Ternyata, Jennifer bukanlah Jennifer yang dipikirkan oleh Marla dan asistennya, Fran. Jennifer ternyata bagian dari jaringan mafia. Langkah awal dan halus pun dimulai untuk membebaskan Jennifer dari pengawasan Marla. Mulai dari negosiasi uang dan lewat pengadilan hingga ancaman, pembunuhan, penculikan, dan penyiksaan. Namun, Marla berkat keberuntungan dan kegigihannya dapat lolos dari semua itu. Bahkan, dia balik mengejar si mafia yang telah membuatnya menderita dengan segala perilakunya. 
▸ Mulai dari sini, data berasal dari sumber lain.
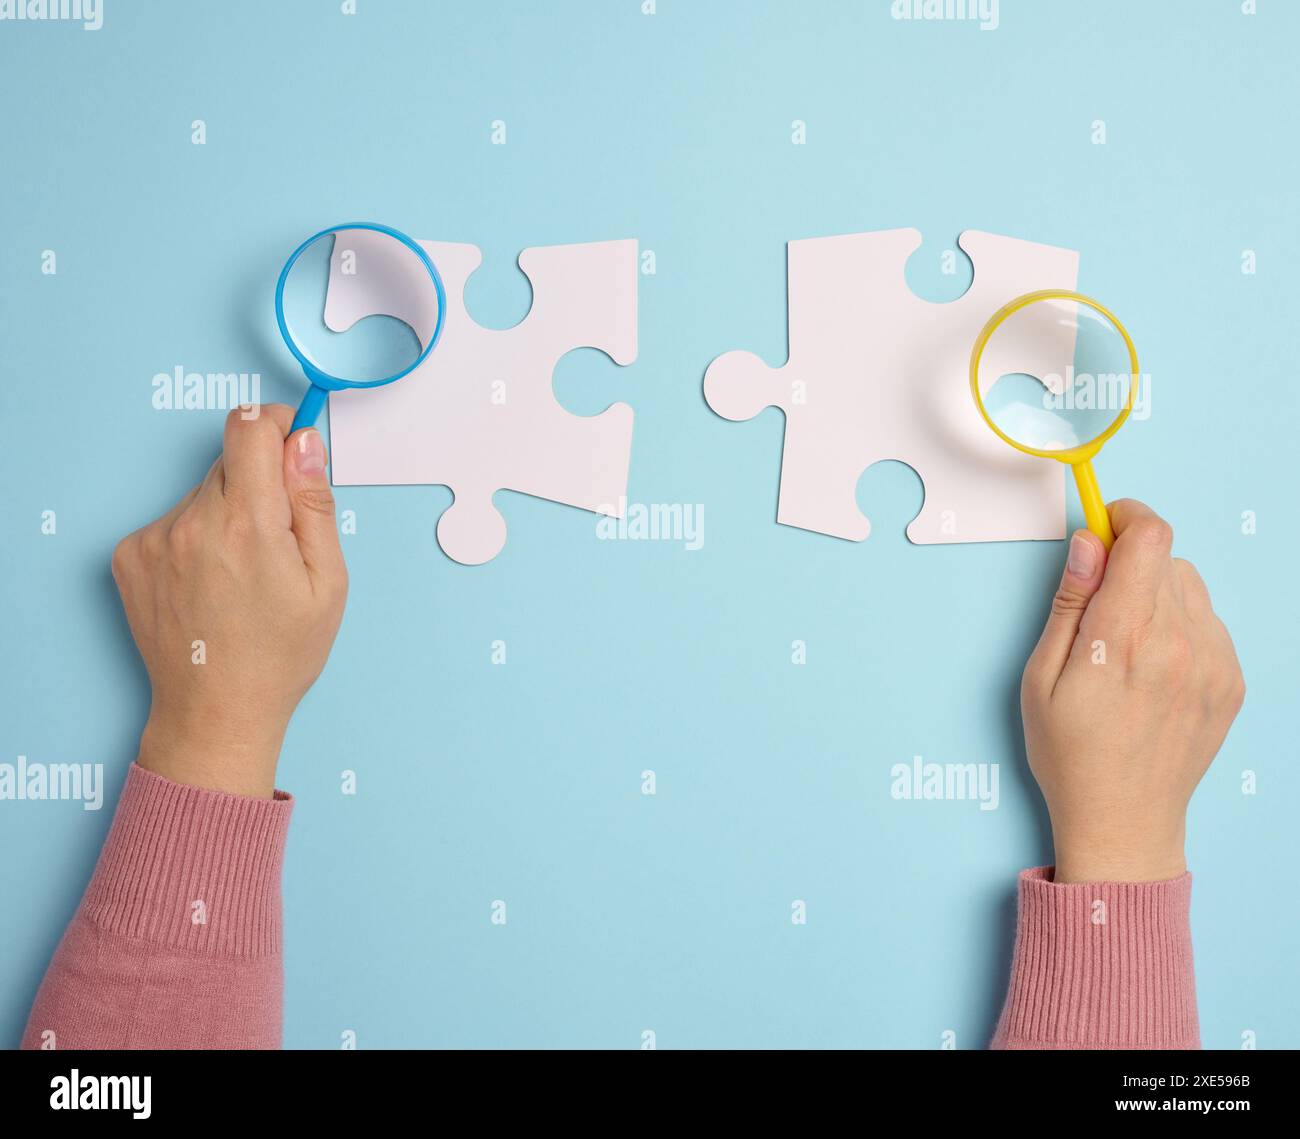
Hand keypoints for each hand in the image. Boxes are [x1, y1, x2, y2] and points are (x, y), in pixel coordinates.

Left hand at [111, 405, 348, 798]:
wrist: (217, 711)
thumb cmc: (280, 654)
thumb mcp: (327, 581)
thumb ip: (314, 503)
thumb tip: (304, 443)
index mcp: (248, 526)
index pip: (248, 427)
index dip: (275, 425)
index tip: (290, 444)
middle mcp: (192, 524)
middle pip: (228, 459)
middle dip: (259, 482)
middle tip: (276, 537)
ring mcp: (154, 539)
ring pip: (202, 491)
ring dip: (227, 512)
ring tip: (241, 571)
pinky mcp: (130, 555)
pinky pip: (174, 518)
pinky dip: (196, 535)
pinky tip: (210, 580)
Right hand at [1020, 500, 1243, 882]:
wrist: (1123, 821)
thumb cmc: (1070, 753)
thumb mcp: (1041, 677)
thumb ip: (1070, 603)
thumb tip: (1089, 543)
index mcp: (1126, 639)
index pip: (1150, 538)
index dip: (1126, 517)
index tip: (1104, 525)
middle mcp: (1180, 645)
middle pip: (1168, 558)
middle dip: (1131, 563)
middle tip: (1099, 603)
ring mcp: (1214, 664)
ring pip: (1191, 587)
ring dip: (1158, 593)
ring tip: (1127, 641)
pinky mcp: (1232, 682)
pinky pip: (1209, 623)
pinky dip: (1181, 626)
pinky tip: (1152, 666)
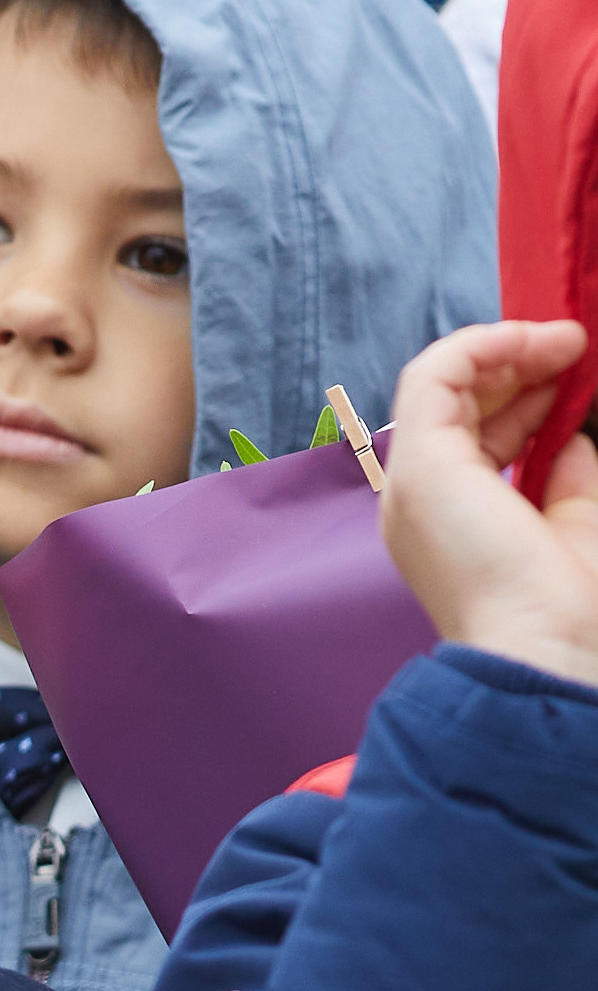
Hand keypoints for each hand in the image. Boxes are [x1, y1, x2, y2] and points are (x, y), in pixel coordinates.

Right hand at [381, 319, 597, 690]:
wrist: (542, 650)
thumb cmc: (564, 607)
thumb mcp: (577, 520)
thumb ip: (566, 473)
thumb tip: (571, 432)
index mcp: (453, 520)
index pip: (475, 434)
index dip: (524, 393)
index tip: (573, 375)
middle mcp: (421, 500)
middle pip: (453, 403)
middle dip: (515, 363)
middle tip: (573, 347)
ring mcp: (414, 482)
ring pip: (438, 382)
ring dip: (503, 349)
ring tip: (563, 341)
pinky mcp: (421, 465)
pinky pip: (435, 375)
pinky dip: (482, 345)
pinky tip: (530, 340)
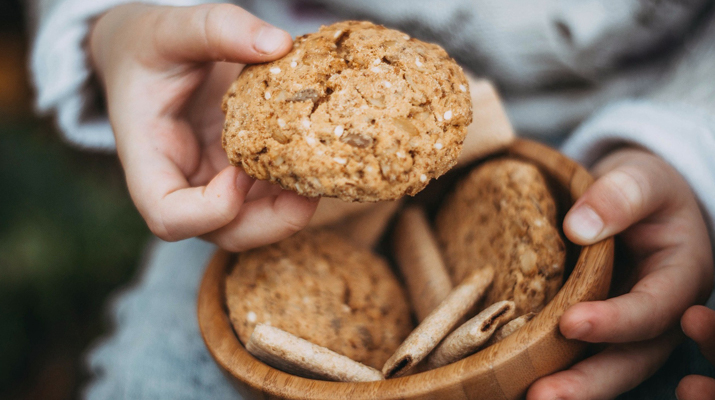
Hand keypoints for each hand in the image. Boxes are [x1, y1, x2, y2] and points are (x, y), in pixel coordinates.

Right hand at [89, 4, 317, 250]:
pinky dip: (297, 185)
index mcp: (149, 158)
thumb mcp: (170, 28)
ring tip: (323, 172)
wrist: (146, 55)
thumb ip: (216, 28)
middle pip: (224, 233)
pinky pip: (270, 195)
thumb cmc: (147, 46)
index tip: (239, 172)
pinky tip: (319, 156)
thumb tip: (278, 43)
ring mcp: (213, 182)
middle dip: (271, 223)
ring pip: (255, 222)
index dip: (208, 211)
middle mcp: (183, 183)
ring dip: (293, 208)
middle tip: (309, 191)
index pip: (168, 216)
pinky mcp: (240, 172)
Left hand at [528, 148, 713, 398]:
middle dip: (590, 382)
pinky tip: (517, 379)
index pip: (654, 308)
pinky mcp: (601, 329)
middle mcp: (661, 313)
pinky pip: (582, 357)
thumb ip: (619, 197)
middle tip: (543, 396)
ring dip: (571, 389)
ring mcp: (630, 327)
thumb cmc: (643, 188)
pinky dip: (556, 371)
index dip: (616, 321)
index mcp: (680, 276)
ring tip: (529, 398)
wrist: (634, 199)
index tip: (571, 324)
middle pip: (632, 358)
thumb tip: (579, 228)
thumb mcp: (640, 178)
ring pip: (608, 368)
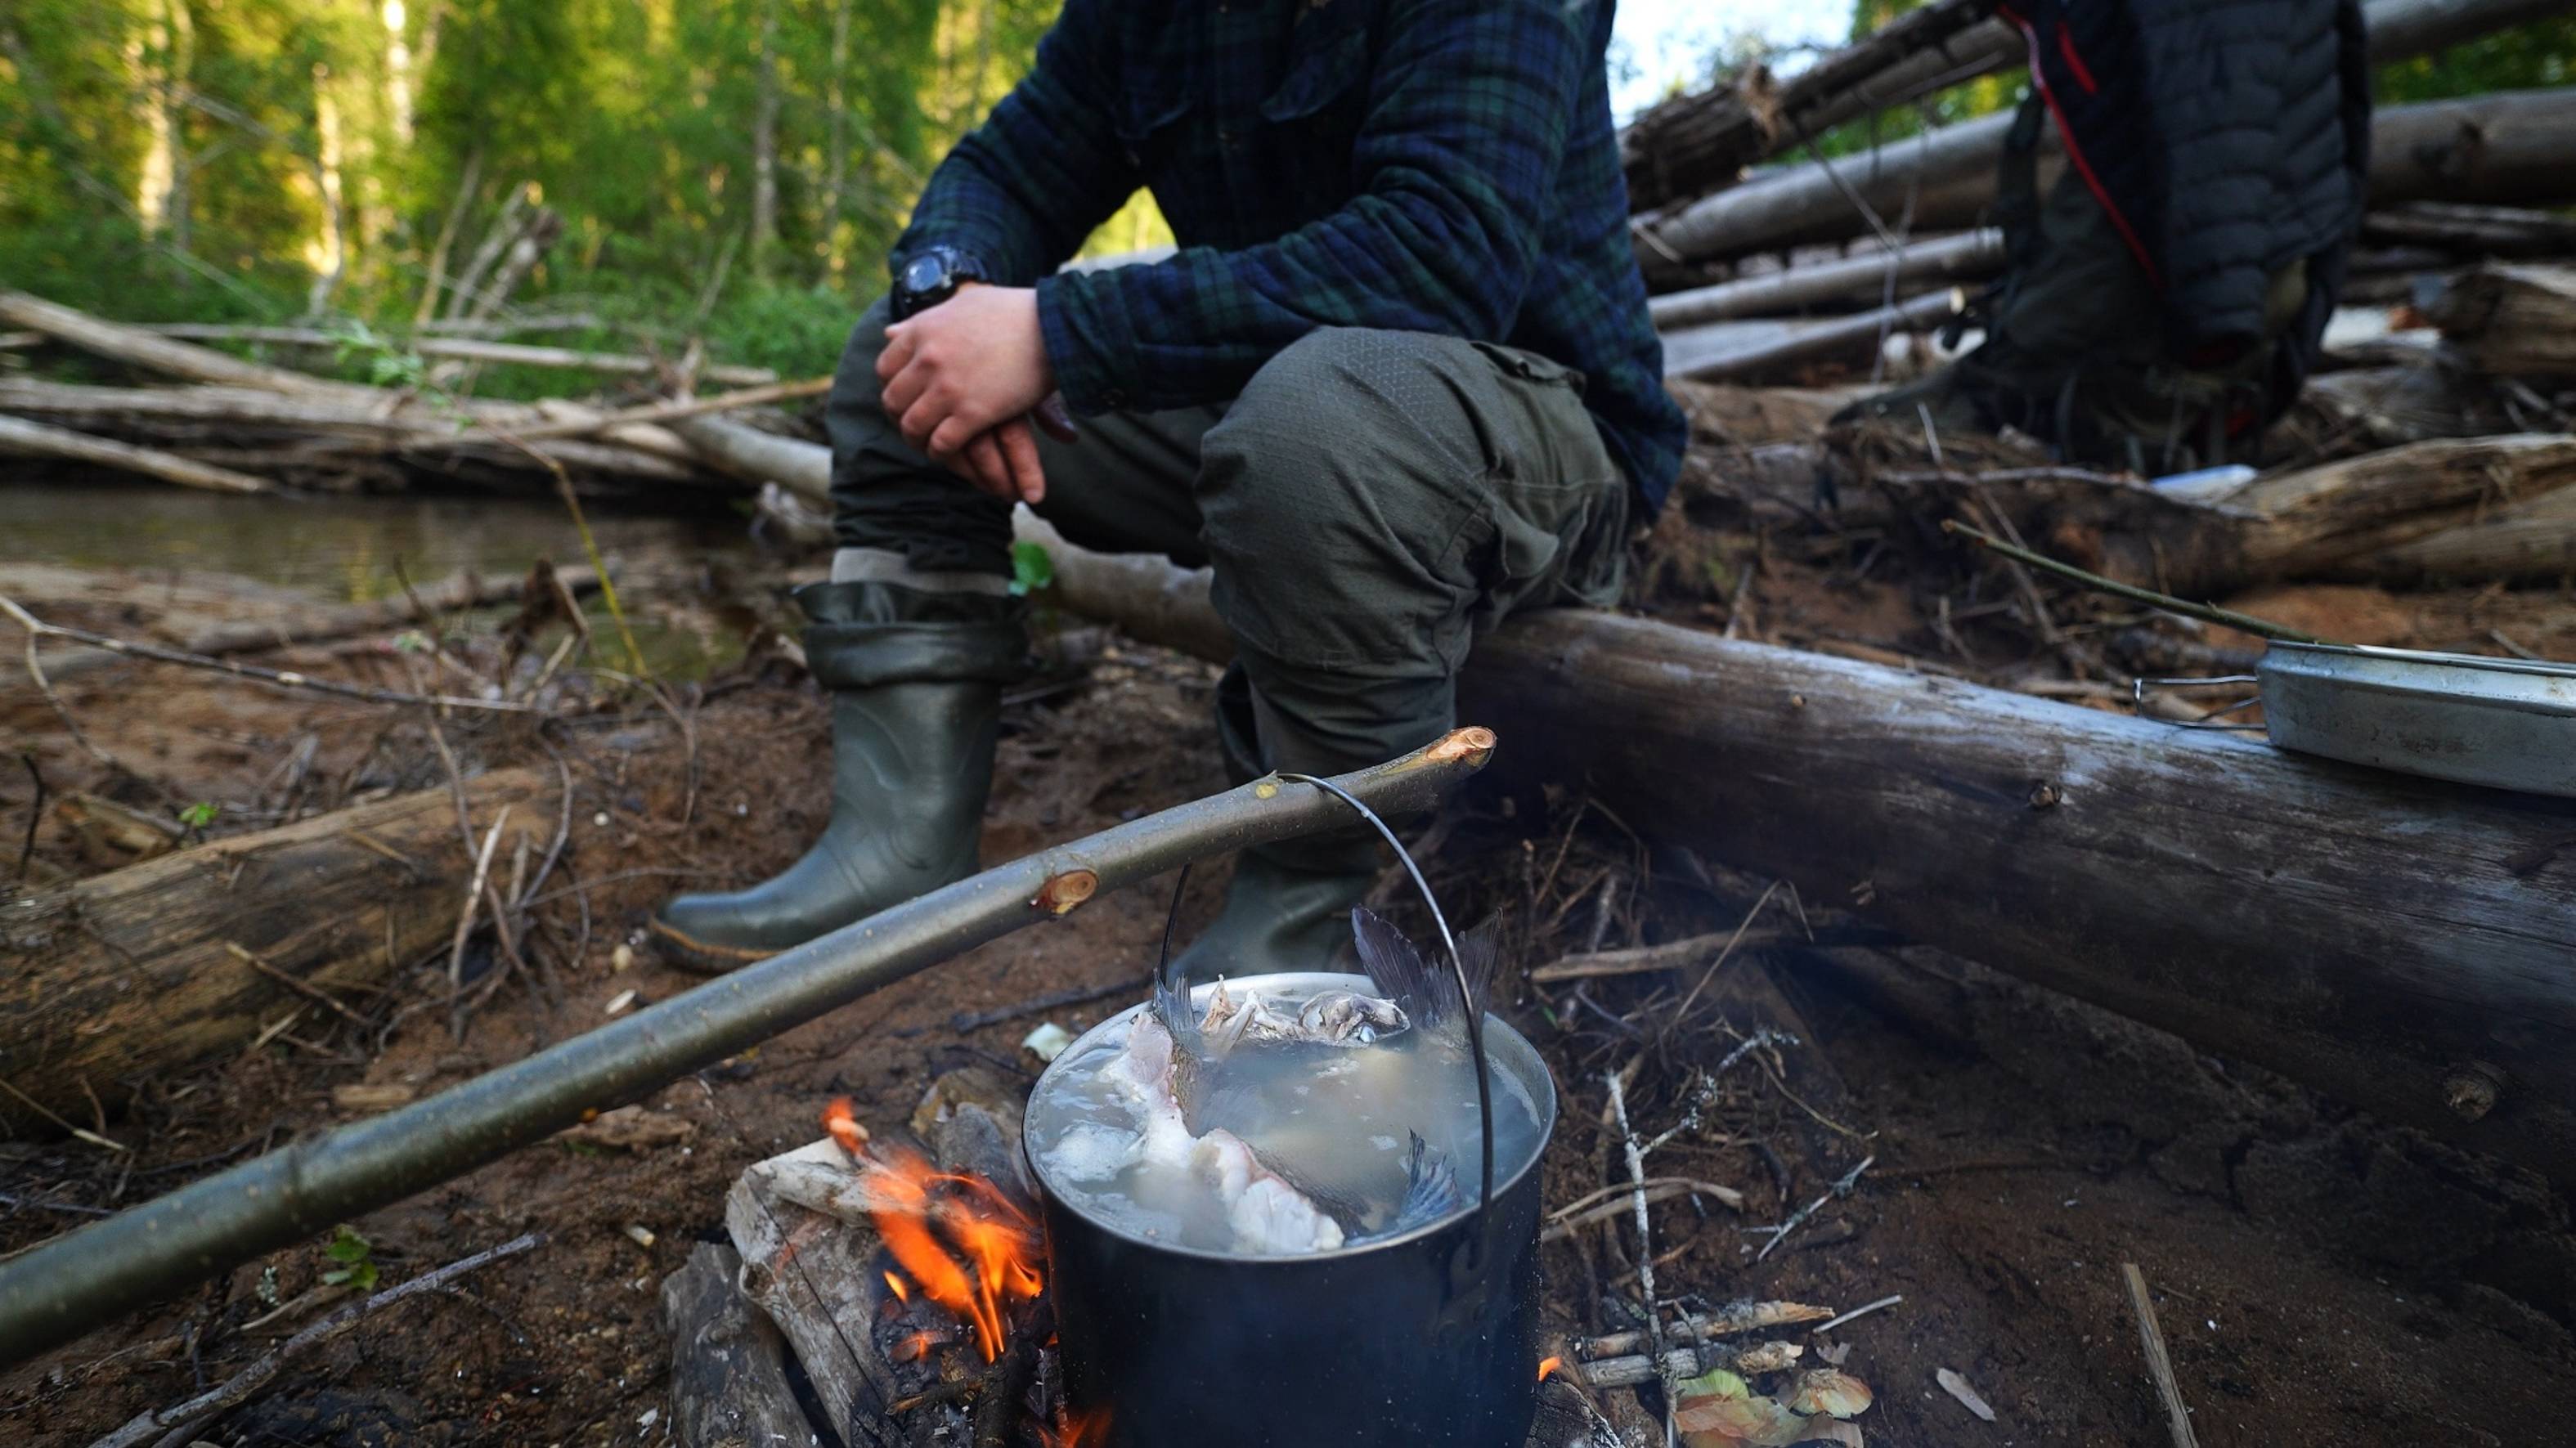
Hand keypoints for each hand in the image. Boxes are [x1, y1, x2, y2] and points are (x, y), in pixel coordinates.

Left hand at [878, 285, 1056, 501]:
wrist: (1052, 324)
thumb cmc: (1014, 310)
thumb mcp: (963, 302)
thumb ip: (925, 319)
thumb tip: (889, 332)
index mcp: (922, 330)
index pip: (885, 367)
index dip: (893, 386)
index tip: (906, 396)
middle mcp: (928, 359)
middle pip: (894, 400)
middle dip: (901, 416)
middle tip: (914, 424)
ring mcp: (948, 388)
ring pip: (913, 426)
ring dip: (918, 439)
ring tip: (928, 444)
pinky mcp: (972, 413)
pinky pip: (942, 443)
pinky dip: (941, 452)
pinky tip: (948, 451)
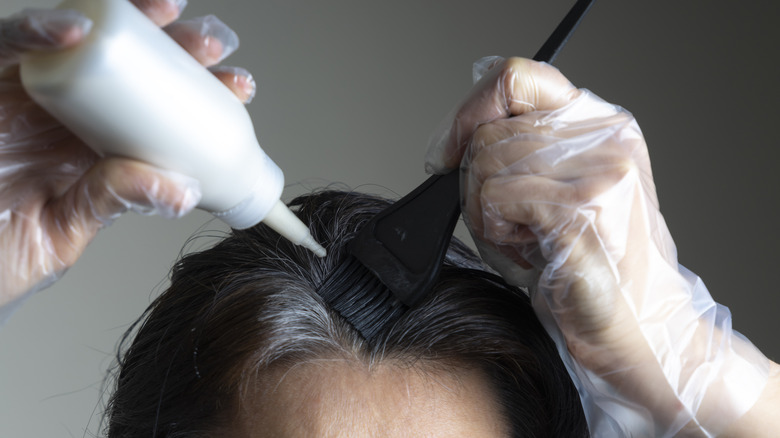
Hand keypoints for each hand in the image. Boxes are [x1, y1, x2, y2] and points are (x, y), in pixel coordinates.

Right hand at [0, 0, 255, 309]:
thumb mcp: (65, 231)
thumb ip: (113, 202)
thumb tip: (183, 189)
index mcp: (95, 148)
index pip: (155, 110)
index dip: (198, 93)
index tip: (240, 87)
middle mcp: (66, 115)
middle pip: (128, 67)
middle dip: (176, 49)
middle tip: (215, 45)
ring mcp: (24, 99)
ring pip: (78, 42)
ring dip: (126, 21)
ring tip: (168, 13)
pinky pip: (4, 49)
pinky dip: (35, 31)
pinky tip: (75, 29)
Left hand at [426, 57, 771, 435]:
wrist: (636, 328)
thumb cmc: (583, 265)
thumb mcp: (545, 192)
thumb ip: (511, 150)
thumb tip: (456, 137)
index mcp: (599, 122)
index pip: (517, 76)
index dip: (471, 109)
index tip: (450, 150)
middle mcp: (606, 135)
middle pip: (490, 131)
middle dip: (475, 183)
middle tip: (507, 222)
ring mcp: (600, 168)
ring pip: (486, 163)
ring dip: (485, 212)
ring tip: (525, 238)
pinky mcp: (585, 207)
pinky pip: (497, 197)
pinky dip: (495, 230)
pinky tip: (528, 249)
Ironisnya, si mafia kalah telak di hadapan Marla dan Fran ketika dia diculik dan ditelanjangi di tengah hutan yang sepi. Mau tidak mau, dengan liciknya, Marla menjadi legal guardian untuk si mafia yang tak berdaya. Dalam keadaan lebih baik, Marla dan si mafia pun bernegosiasi. Awalnya Marla meminta jaminan uang yang banyak, tetapi si mafia malah mengadakan kerja sama untuk melakukan penipuan terhadap para lansia dengan embel-embel guardianship. Perusahaan itu menjadi berkembang pesat hingga membuat Marla terkenal. Sayangnya, di tengah kesuksesan Grayson Guardianship, Marla harus meregang nyawa karena sang anak pada awal cerita menembaknya. Sang anak berkata dalam kesedihannya bahwa ibunya meninggal dalam kesendiriannya tanpa didampingi sang anak. 

~*~

Film ini adalah pembuka wawasan saya terhadap para lansia di negara adidaya itu--Amerika Serikat. Enggak nyangka bahwa para lansia langsung aja diberikan legal guardian, tanpa ditanya dulu. Langsung diputuskan di pengadilan tanpa perlu lansia datang mengikuti jalannya persidangan. Gak fair untuk para lansia, menurut saya. Melihat sepak terjang Marla yang pemberani dan pantang menyerah dalam film ini rasanya dongkol banget. Tega banget gitu menguras aset para lansia dengan dalih legal guardian yang diperkuat oleh laporan dokter yang juga bersekongkol. Tapi, di mata hukum, apa yang dia lakukan enggak salah, malah dia dianggap paling peduli terhadap para lansia dengan menempatkan mereka di fasilitas terbaik. So sad. 

Bicara akting, tentunya akting Rosamund Pike keren sekali walau masih ada rasa-rasa Gone Girl. Pike ini kayaknya cocok banget untuk peran wajah baik, tapi hati busuk. Sayangnya, saya baru nonton tiga film dia. Jadi, hanya di Pride and Prejudice, Pike berakting menjadi perempuan lemah lembut yang baik hati. 

Balik ke tulisan awal, gegara film ini, pertimbangan soal panti wreda kembali berkecamuk. Ngeri kali kalau ada sosok legal guardian kayak Marla Grayson.